On 9 December 2020 the Government has further extended the restrictions on commercial property forfeiture, CRAR and insolvency provisions from 31 December 2020 to 31 March 2021.
Government Ministers Alok Sharma and Robert Jenrick announced a further extension of the moratoria on forfeiture for non-payment of rent, Commercial Rent Arrears Recovery and pursuing insolvency processes from the current expiry of the period of 31 December 2020 to 31 March 2021. As a result it will mean that for 12 months landlord and other parties have not been able to claim arrears of rent or enforcement.
The note claims that this will be the final extension to protections from the threat of eviction with the idea that landlords and tenants will have a further three month period to come to an arrangement in respect of unpaid rent and that where the tenant can pay any or all of their rent, they should do so. The government previously published a Code of Practice to facilitate co-operation but we have found that this has more often been ignored that complied with. Some tenants have agreed to provide evidence of their claimed poor financial position on landlords signing standard non-disclosure agreement but many others have not, knowing that the worst that can happen is a court claim for a debt which leads to judgment that then itself may be difficult to enforce whilst the commercial premises are shut. It is claimed that further guidance will be published early in 2021, which may be an amendment to the existing Code or operating alongside it but it is unclear how it will improve the position of tenants with failing businesses or landlords without rent coming in.

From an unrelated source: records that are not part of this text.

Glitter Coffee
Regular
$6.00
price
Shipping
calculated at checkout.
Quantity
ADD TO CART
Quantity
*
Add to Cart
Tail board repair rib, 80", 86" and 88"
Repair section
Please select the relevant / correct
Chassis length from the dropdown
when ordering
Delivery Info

What is of more interest longer term is that Mr Jenrick has also announced a review of “the outdated commercial landlord and tenant legislation” (his words), to address government concerns that the current law and procedure does not, as far as the government is concerned, reflect “the current economic conditions”. Without wishing to speculate on those proposals that the government might consider, given the somewhat jaundiced view it appears to have that all landlords are bad and all tenants are good (due partly from the perceived inequality of bargaining position in the marketplace and without regard for the “small” landlord who may only have one or a few properties as part of pension planning, for example, compared to tenants who have a national presence with dozens of units), this could include any of the following:
- Restrictions on forfeiture without the involvement of the court
- Restrictions on CRAR without involvement of the court
- Encouragement for landlords to take equity shares in their tenants’ businesses (recently seen with the Grosvenor Estate, for example)
- Different models of rent payments – this could lead to turnover rents becoming the norm for retail premises – a mixture of a minimum guaranteed rent for the landlord and a “top-up” depending on the success of the tenant’s business
- Assessing whether upwards-only rent reviews should be banned (considered but rejected by the last Labour Government) – the shortening of lease terms, not just of retail premises, but office premises too, may thus make issues concerning such rent reviews, and break clauses, far less important as leases are all granted for, say, no more than five years and thus reduce the need for rent reviews and breaks at all
- A review of the business tenancy protection under the Landlord & Tenant Act 1954, which may diminish in importance anyway, where tenants do not consider security of tenure as important as flexibility as to lease terms and a lower amount of rent to pay without such security
- An overhaul of the business rates system which could lead to a different basis for assessing business rates on different property types, so that, for example, an online retailer operating from warehouses with no high street presence would pay higher rates than the high street retailer – the model that provides premises with a shopfront to pay proportionally more than a pure online retailer is likely to come under threat
- A further overhaul of the Town & Country Planning (Use Classes) system similar to the recent one, to cater for businesses offering a combined offering that currently would be restricted by only fitting within one particular Use Class
- A review of insolvency processes, including CVA restructuring and its perceived unfairness to landlords, to make it more likely to save good businesses but allow failing businesses to be wound up for the benefit of the business’ creditors and shareholders.
It remains to be seen how much appetite the government has for any change, how quickly, and how much involvement it will actually seek from commercial property stakeholders given its lack of engagement in the imposition and extension of the moratoria to date.